After a description of the Datasheets for Datasets framework, there will be a group card-sorting exercise. Each group will evaluate a set of questions using the MoSCoW technique, sorting them into categories of Must, Should, Can’t, and Won’t have. Groups will report back on this task via a facilitated discussion about the priorities and resources available for generating descriptive metadata and documentation for public web archives datasets.

These workshops will be held in-person only due to the format of the activity; they will not be recorded and can only host 16 people at most.

Research participation: As part of this workshop we want to gather data based on the findings of this workshop as part of the project “Studying Description Needs for Web Archives Datasets”, in which we are studying how to prioritize description and documentation needs for web archive datasets. We’re hoping to learn about how the existing framework of Datasheets for Datasets does or doesn’t align with web archives priorities, and what individuals’ experiences have been with documentation and description frameworks in general for web archives datasets. We are recruiting participants to take part in research including: (1) a pre-workshop online survey which will gather data about participants’ experience and roles related to web archives; (2) recording of findings from the workshop card-sorting activity.

Participants are eligible to take part in this study if they are:

- Have experience or interest in the creation and use of web archives datasets – our focus is web archives collections from the British Library;

- 18 years of age or older;

- comfortable communicating in English; and

- interested in discussing experiences during the workshop and with the research team.

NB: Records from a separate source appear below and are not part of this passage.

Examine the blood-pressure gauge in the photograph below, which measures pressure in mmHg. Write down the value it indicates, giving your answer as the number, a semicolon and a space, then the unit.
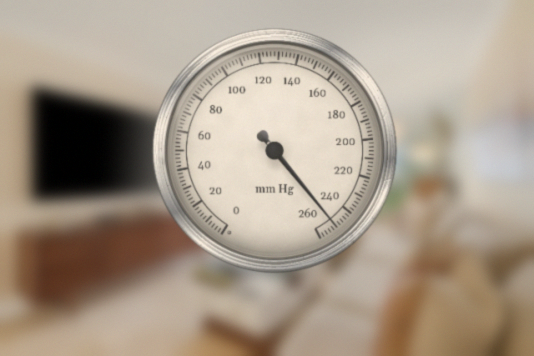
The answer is 250; mmHg
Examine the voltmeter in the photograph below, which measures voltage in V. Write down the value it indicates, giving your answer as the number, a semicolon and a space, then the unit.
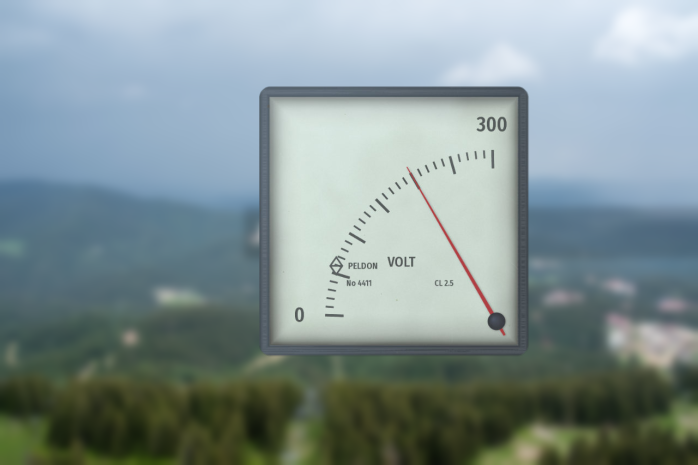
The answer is 200; V
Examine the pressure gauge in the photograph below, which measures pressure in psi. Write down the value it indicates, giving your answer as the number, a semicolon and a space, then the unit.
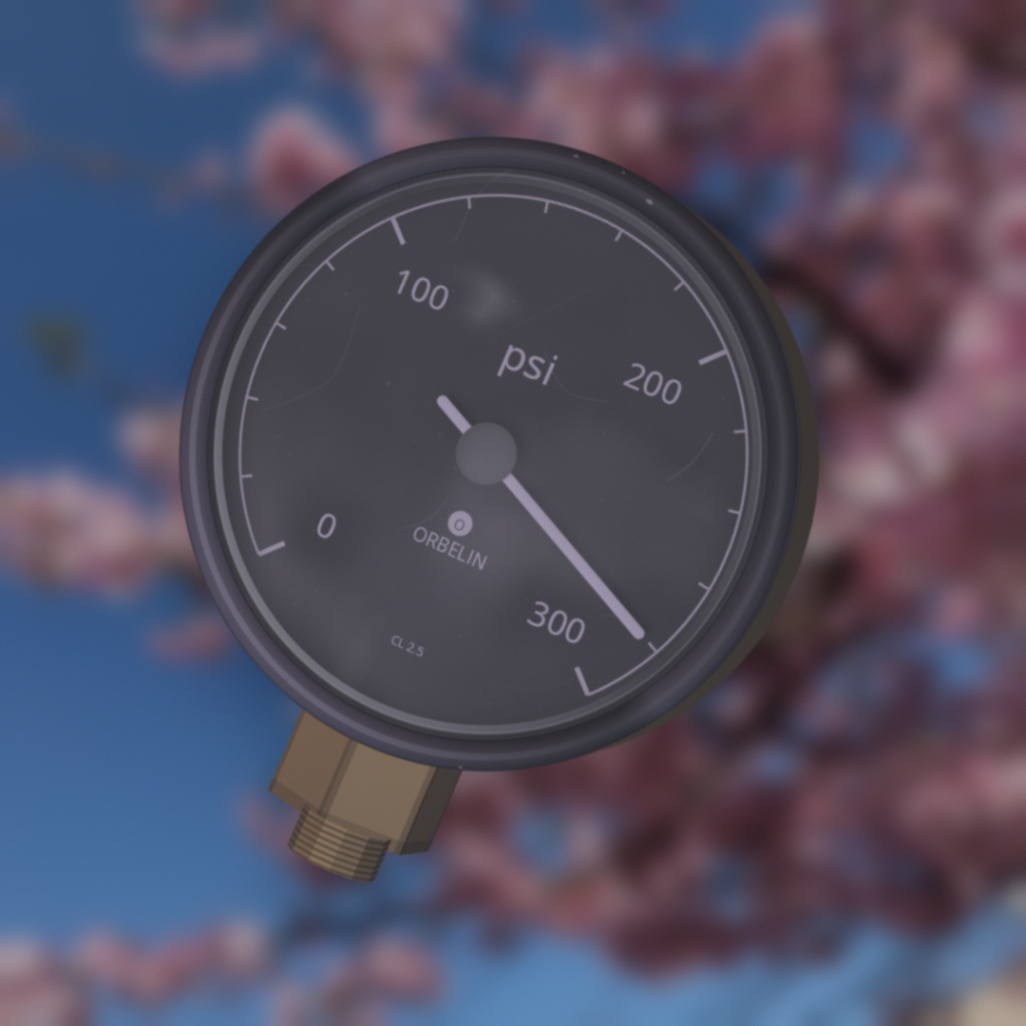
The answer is 280; psi
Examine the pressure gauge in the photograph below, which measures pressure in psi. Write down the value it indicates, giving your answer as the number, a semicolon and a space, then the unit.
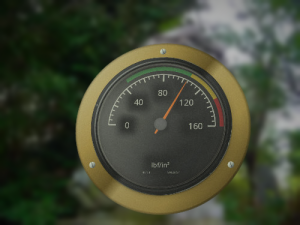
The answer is 105; psi
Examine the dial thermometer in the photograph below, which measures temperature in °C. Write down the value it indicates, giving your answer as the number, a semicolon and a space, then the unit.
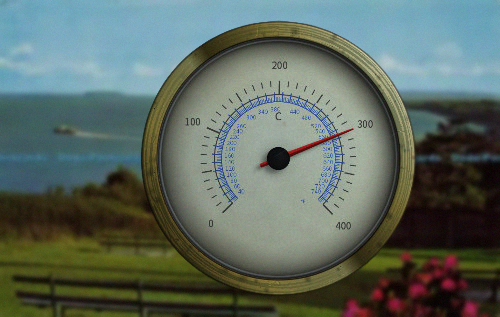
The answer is 300; °C
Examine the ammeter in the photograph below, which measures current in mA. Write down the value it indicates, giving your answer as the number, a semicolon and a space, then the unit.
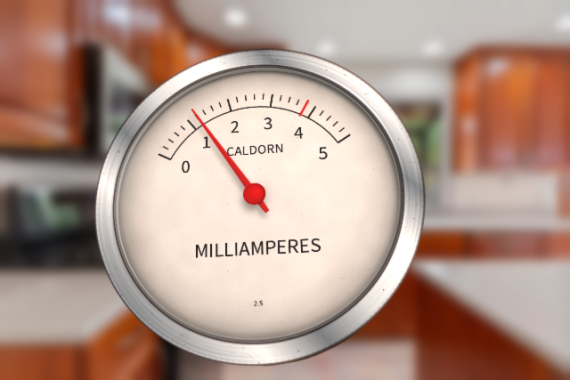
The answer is 1.2; mA
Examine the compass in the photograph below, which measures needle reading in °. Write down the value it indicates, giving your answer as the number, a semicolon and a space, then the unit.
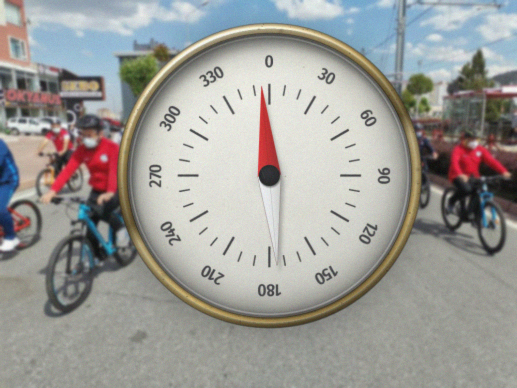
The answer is 355; °
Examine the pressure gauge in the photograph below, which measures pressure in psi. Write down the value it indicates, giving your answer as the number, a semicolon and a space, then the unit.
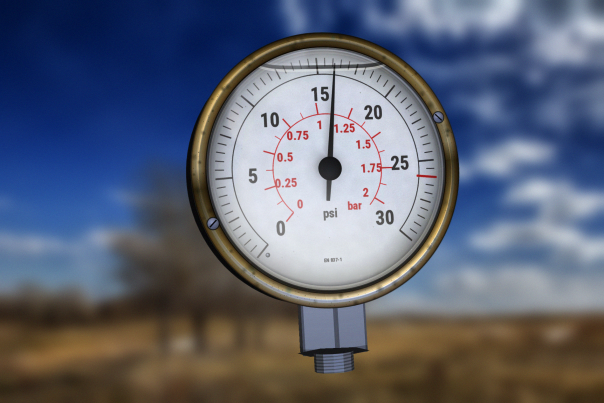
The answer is 16; psi
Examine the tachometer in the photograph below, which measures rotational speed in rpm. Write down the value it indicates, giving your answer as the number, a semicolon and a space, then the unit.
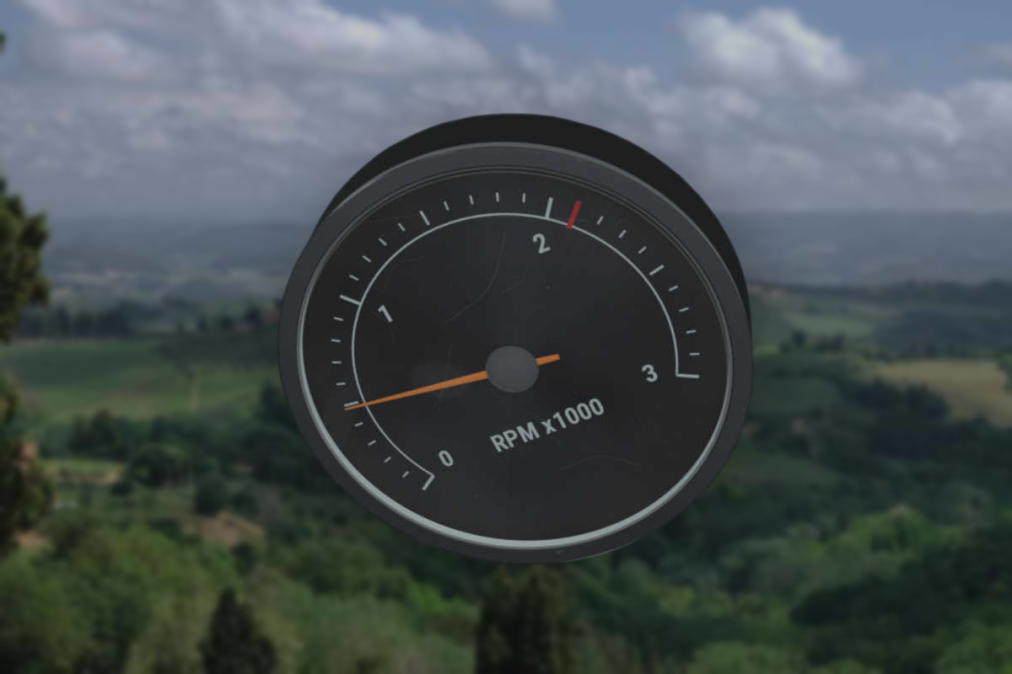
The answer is 500; rpm
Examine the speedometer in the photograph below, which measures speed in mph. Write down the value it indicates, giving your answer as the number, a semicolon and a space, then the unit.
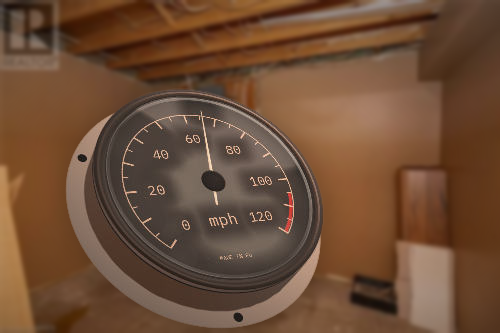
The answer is 65; mph
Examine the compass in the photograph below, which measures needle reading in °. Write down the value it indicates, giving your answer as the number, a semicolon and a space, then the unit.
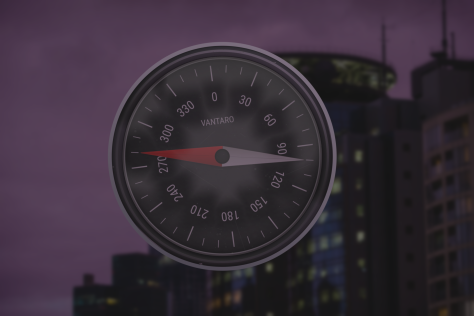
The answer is 280; °
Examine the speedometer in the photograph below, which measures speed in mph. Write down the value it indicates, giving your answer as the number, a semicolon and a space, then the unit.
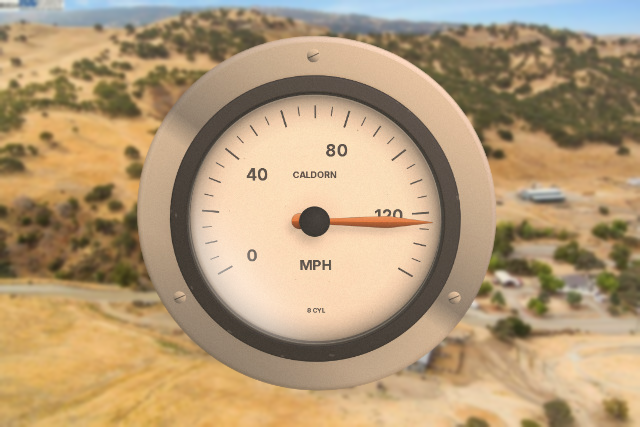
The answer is 122.5; mph
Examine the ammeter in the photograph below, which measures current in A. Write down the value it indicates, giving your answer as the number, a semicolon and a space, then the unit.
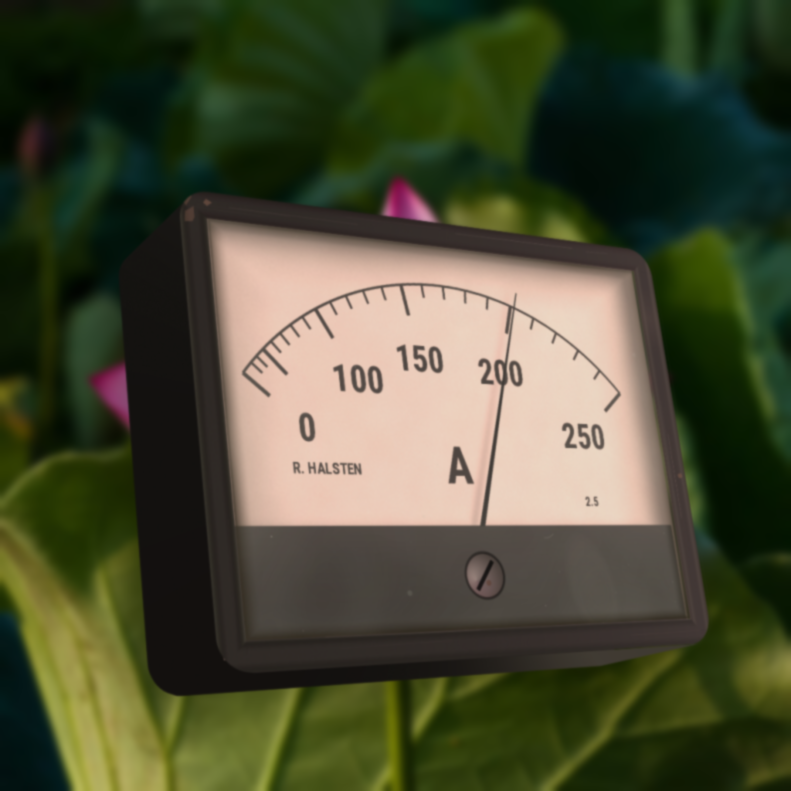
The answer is 200; A
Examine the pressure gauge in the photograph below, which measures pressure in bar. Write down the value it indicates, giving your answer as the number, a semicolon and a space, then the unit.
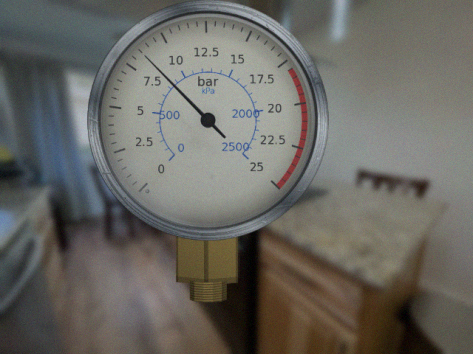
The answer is 8.5; bar
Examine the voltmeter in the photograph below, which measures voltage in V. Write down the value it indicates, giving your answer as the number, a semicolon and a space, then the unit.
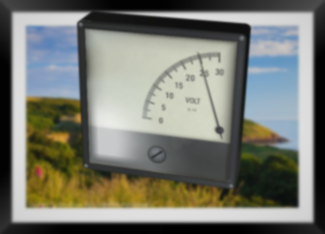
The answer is 25; V
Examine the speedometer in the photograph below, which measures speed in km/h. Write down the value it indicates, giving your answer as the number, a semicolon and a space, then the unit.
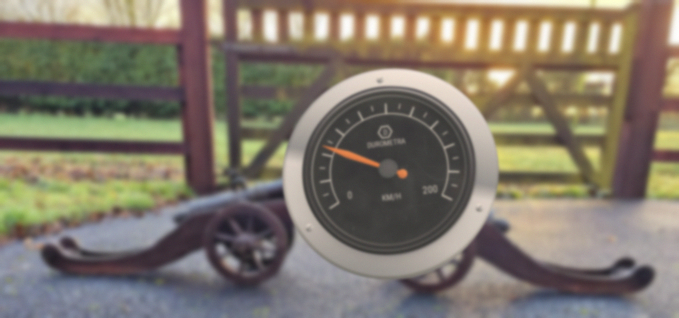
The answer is 45; km/h
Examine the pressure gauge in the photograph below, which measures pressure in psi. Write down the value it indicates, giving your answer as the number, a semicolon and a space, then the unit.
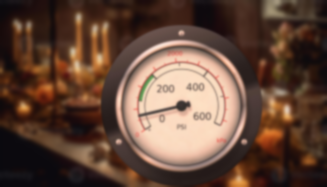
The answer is 50; psi
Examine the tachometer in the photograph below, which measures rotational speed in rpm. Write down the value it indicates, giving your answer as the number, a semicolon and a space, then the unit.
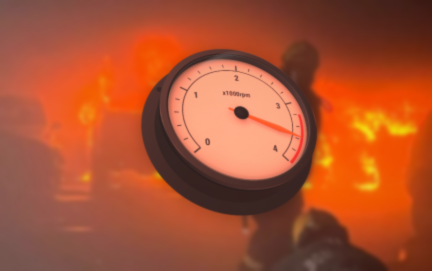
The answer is 3600; rpm
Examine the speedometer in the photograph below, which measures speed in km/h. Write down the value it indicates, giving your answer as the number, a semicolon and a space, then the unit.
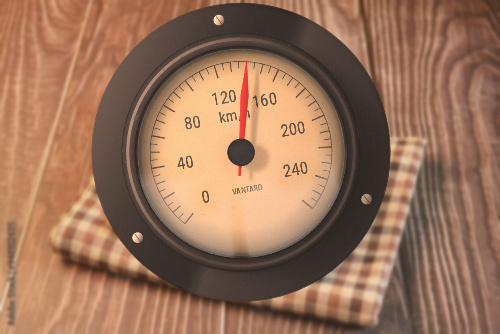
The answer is 140; km/h
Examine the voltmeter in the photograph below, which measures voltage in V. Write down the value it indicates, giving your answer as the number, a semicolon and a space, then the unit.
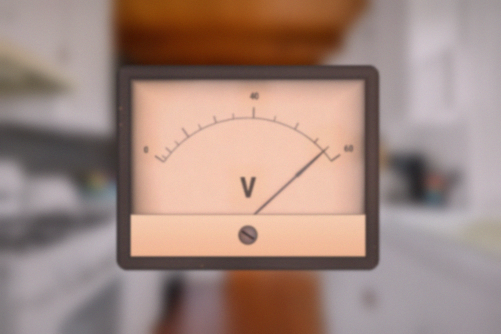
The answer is 57.5; V
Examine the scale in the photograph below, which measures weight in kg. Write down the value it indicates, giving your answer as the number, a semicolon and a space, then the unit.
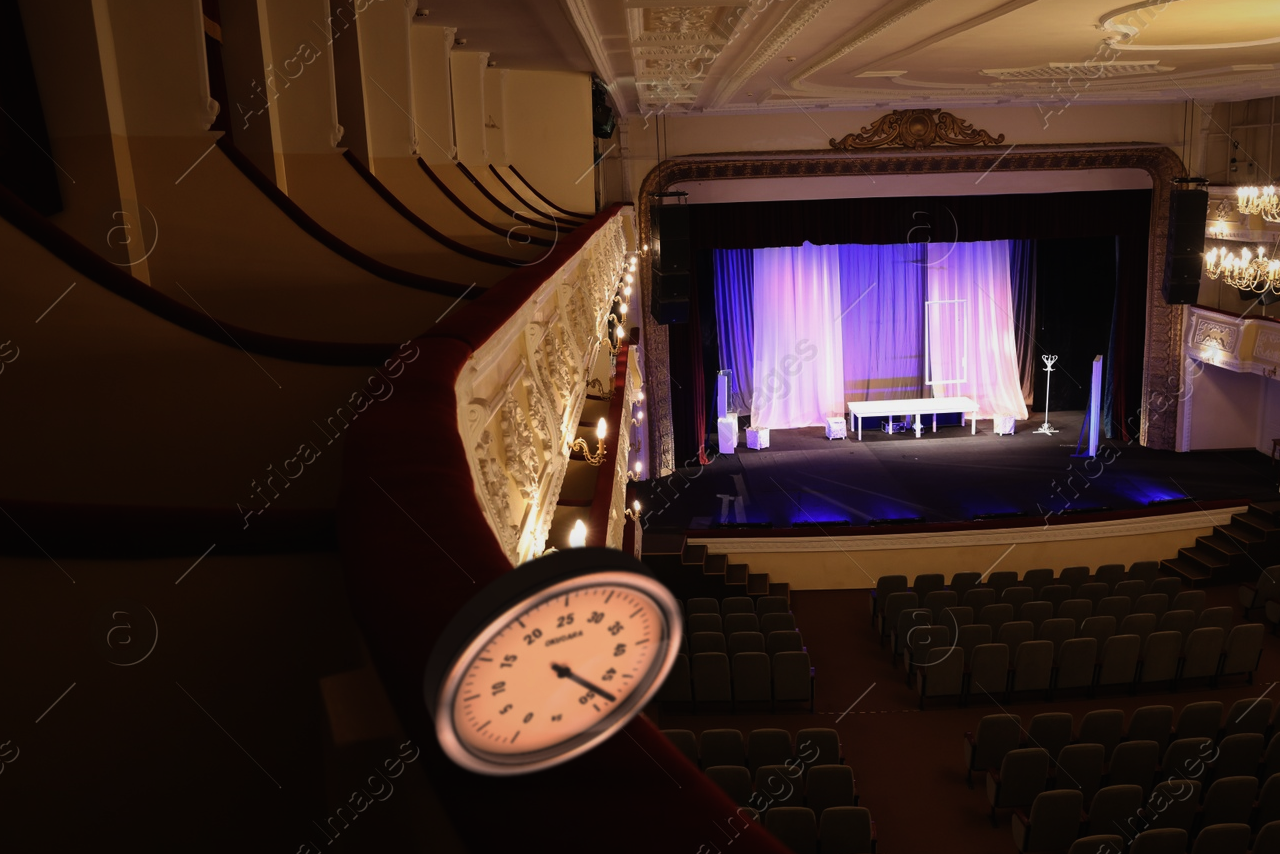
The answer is 48; kg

Participation in this study is completely voluntary and confidential, and names will be anonymized to protect participants’ identities. You will be asked about the role or tasks you engage in related to web archives data, your training, time period of your employment, and experience with specific tools or collections, but no other personal information will be collected as part of this project.

About the Facilitators:

Emily Maemura is an Assistant Professor in the School of Information Sciences at the University of Illinois Urbana-Champaign. Her research focuses on data practices and the activities of curation, description, characterization, and re-use of archived web data.

Helena Byrne is the Curator of Web Archives at the British Library. She was the Lead Curator on the IIPC Content Development Group 2022, 2018 and 2016 Olympic and Paralympic collections.